Par le passé, cette responsabilité était généralement déléguée aux municipalités, dont plusieurs ont adopté une multitude de règlements adaptés à leurs propres besoins. Les intervenants de la construction se sont alors trouvés face à de nombreuses variantes qui, à l'échelle nationale, ont posé certaines barrières techniques. Afin de réduire ces barrières, un règlement de construction modèle a été élaboré en 1937, suivi d'une première version officielle du Code national du bâtiment (CNB) en 1941. Aujourd'hui, le CNB est utilisé d'un bout à l'autre du pays comme source de référence pour la réglementation provinciale et territoriale en matière de construction. L'uniformisation accrue de la réglementation a ouvert la voie vers une approche commune visant l'évaluation de produits novateurs.

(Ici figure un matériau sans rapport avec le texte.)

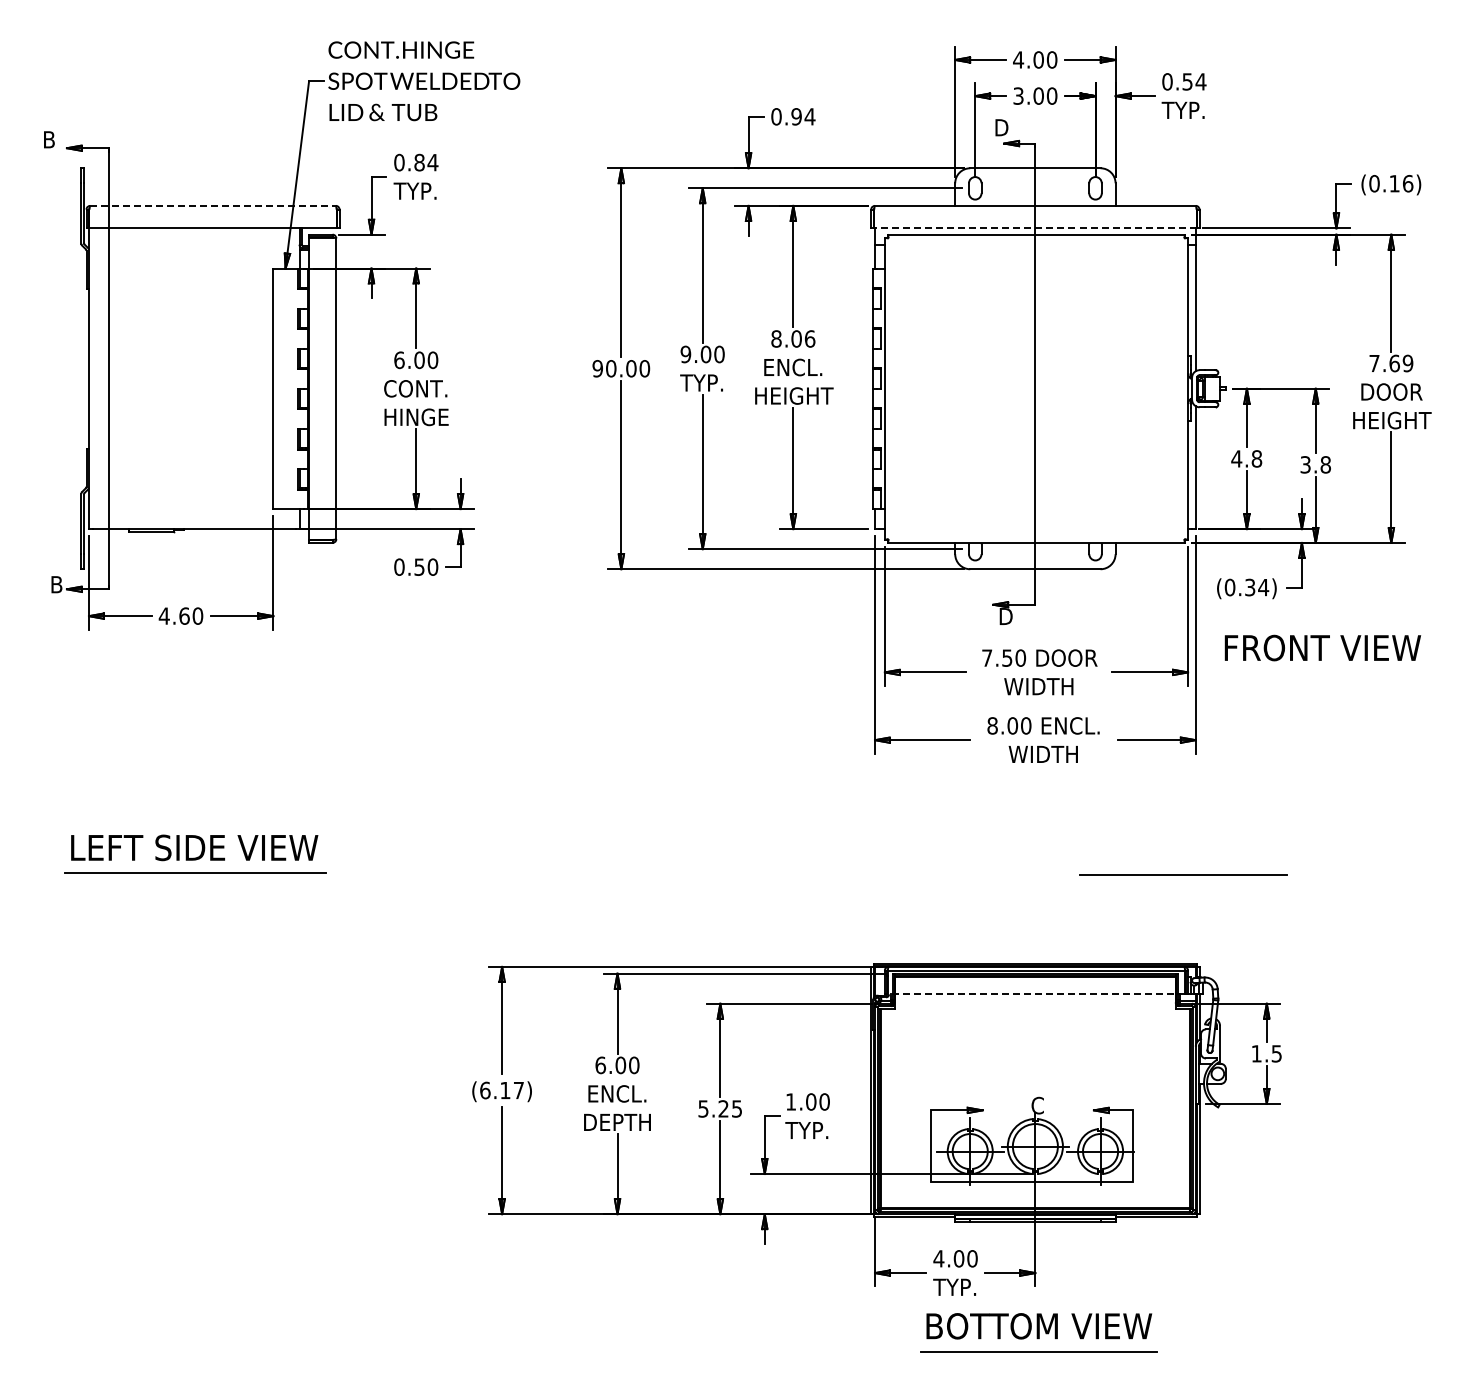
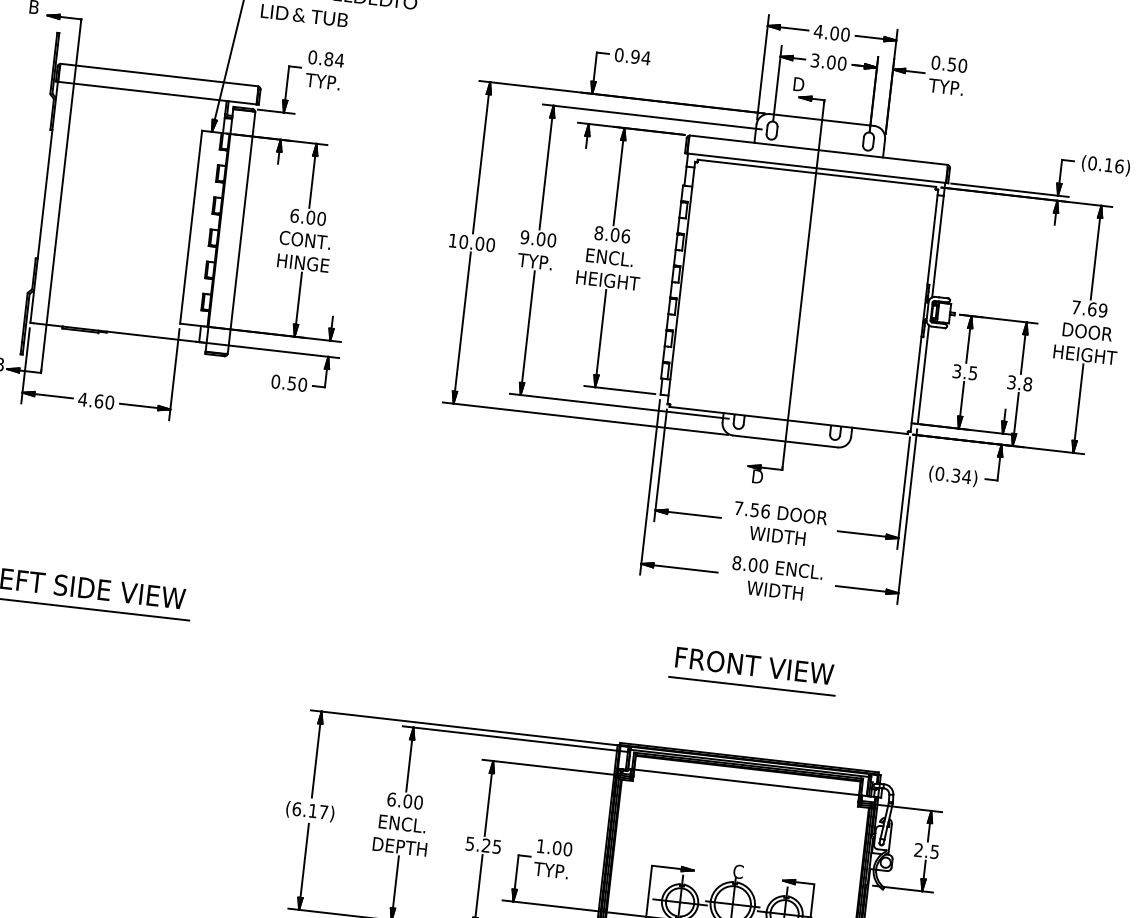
text: (1200, 81) -> (962, 65), 0.54 -> 0.50
line: (213, 205) -> (159, 74), dashed -> solid
line: (1034, 228) -> (815, 168), dashed -> solid
text: (597, 368) -> (452, 240), 90.00 -> 10.00
text: (1246, 458) -> (964, 371), 4.8 -> 3.5
text: (1322, 647) -> (754, 665), moved
text: (1020, 657) -> (765, 510), 7.50 -> 7.56
line: (1183, 874) -> (752, 685), moved
line: (1036, 994) -> (747, 782), dashed -> solid
text: (1256, 1053) -> (918, 849), 1.5 -> 2.5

Vers la fin des années 1980, les autorités provinciales de réglementation, le Conseil national de recherches du Canada (CNRC) et l'industrie de la construction ont pris part à un vaste processus de concertation qui a abouti à la recommandation d'un service d'évaluation national unique, sur lequel les agents du bâtiment de tout le pays pourraient fonder leurs décisions concernant l'acceptabilité des produits de construction novateurs.

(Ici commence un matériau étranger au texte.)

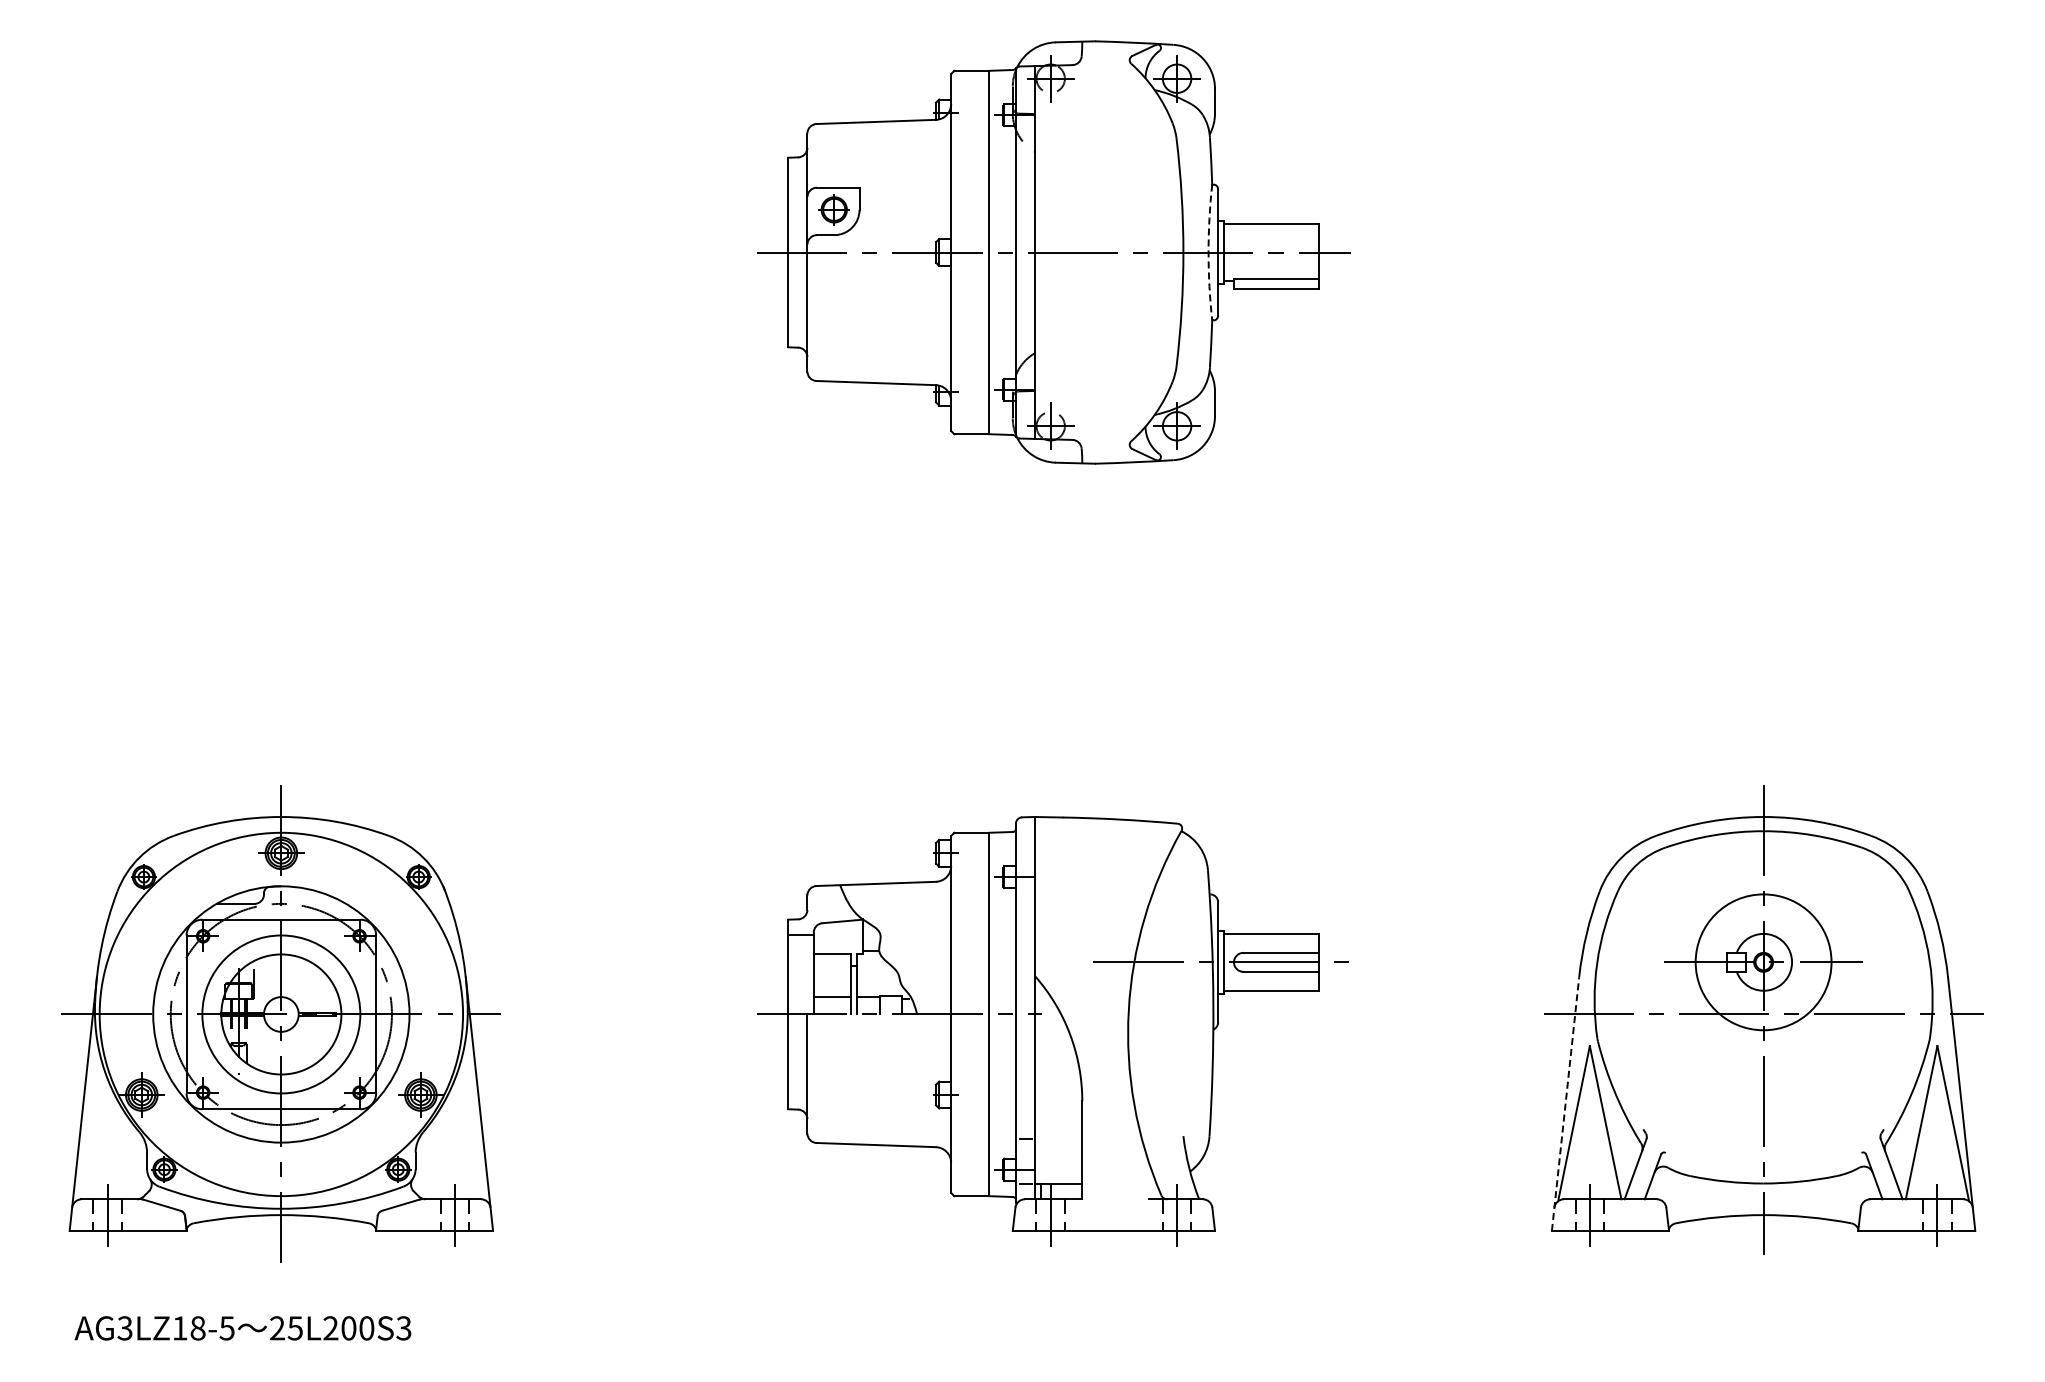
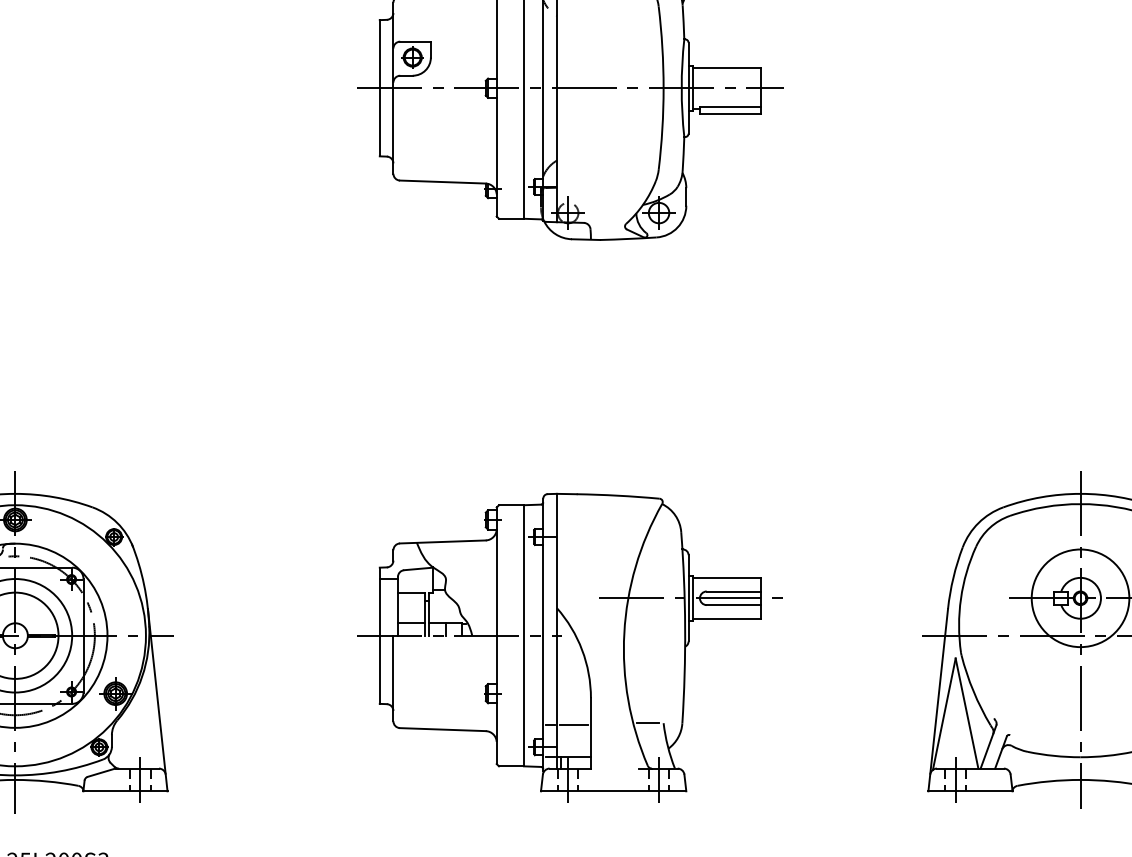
arc: (1208, 252) -> (681, 88), dashed -> solid
line: (1565, 1104) -> (938, 700), dashed -> solid
line: (1161, 1136) -> (647, 723), added
line: (1058, 1139) -> (573, 725), added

À la suite de cette recommandation, le CNRC a mis sur pied, en 1988, la Commission canadienne d'évaluation des matériaux de construction (CCÉMC), qui a pour principaux objectifs d'appuyer l'innovation et le transfert technologique. Composée de représentants des organismes de réglementation, de l'industrie et du grand public, la Commission représente les intérêts de tous les Canadiens. Elle reçoit le soutien administratif, financier et technique du Centre canadien de matériaux de construction (CCMC), lequel fait partie du Portefeuille Construction du CNRC.